Apache Spark Streaming library for processing live data streams with fault-tolerance and high throughput.

streaming-context.mddocs/

Streaming Context

The StreamingContext is the main entry point for all Spark Streaming functionality. It provides methods to create DStreams from various input sources, manages the streaming application lifecycle, and coordinates the execution of streaming computations.

Core Imports

import org.apache.spark.streaming.{StreamingContext, Duration, Seconds}
import org.apache.spark.{SparkConf, SparkContext}

StreamingContext Creation

Constructor with SparkContext

class StreamingContext(sparkContext: SparkContext, batchDuration: Duration)

Create a StreamingContext using an existing SparkContext.

Parameters:

  • sparkContext - Existing SparkContext to use
  • batchDuration - Time interval at which streaming data will be divided into batches

Example:

val sc = new SparkContext(conf)
val ssc = new StreamingContext(sc, Seconds(1))

Constructor with SparkConf

class StreamingContext(conf: SparkConf, batchDuration: Duration)

Create a StreamingContext by providing configuration for a new SparkContext.

Parameters:

  • conf - SparkConf object specifying Spark parameters
  • batchDuration - Time interval for batch processing

Example:

val conf = new SparkConf().setAppName("StreamingApp").setMaster("local[2]")
val ssc = new StreamingContext(conf, Seconds(1))

Constructor with Master and App Name

class StreamingContext(
  master: String,
  appName: String, 
  batchDuration: Duration,
  sparkHome: String = null,
  jars: Seq[String] = Nil,
  environment: Map[String, String] = Map()
)

Create a StreamingContext by providing connection details for a new SparkContext.

Parameters:

  • master - Cluster URL to connect to (e.g. "local[2]", "spark://host:port")
  • appName - Name for the application, displayed in cluster web UI
  • batchDuration - Time interval for batch processing
  • sparkHome - SPARK_HOME directory on slave nodes (optional)
  • jars - JAR files to distribute to cluster (optional)
  • environment - Environment variables for worker nodes (optional)

Example:

val ssc = new StreamingContext("local[2]", "MyStreamingApp", Seconds(1))

Lifecycle Management

Starting and Stopping

def start(): Unit
def stop(stopSparkContext: Boolean = true, stopGracefully: Boolean = false): Unit
def awaitTermination(): Unit
def awaitTermination(timeout: Long): Unit

start() - Start the execution of streams.

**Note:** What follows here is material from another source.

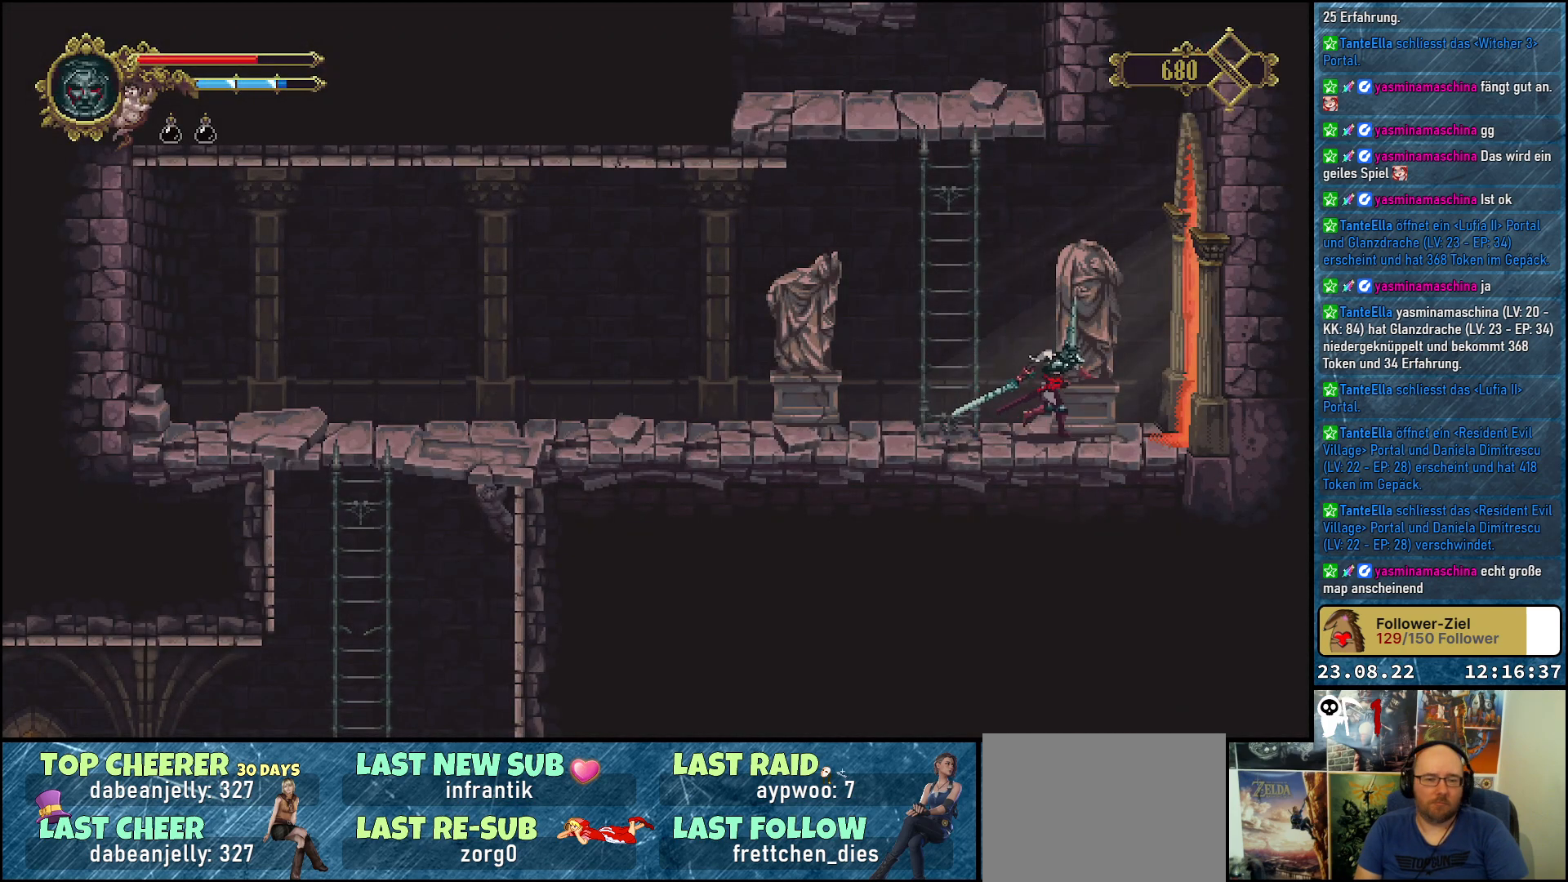
{"buttons": ["DPAD_RIGHT"], "left_stick": "center", "right_stick": "center", "events": []}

Must be called after all transformations and output operations are defined.

stop() - Stop the execution of streams.

  • stopSparkContext - Whether to stop the underlying SparkContext (default: true)
  • stopGracefully - Whether to stop gracefully by waiting for processing of all received data (default: false)

awaitTermination() - Wait for the execution to stop. Blocks the current thread.

awaitTermination(timeout) - Wait for execution to stop with timeout in milliseconds.

Example:

ssc.start()
ssc.awaitTermination() // Wait until killed manually

State and Context Information

def sparkContext: SparkContext
def remember(duration: Duration): Unit
def checkpoint(directory: String): Unit

sparkContext - Get the associated SparkContext.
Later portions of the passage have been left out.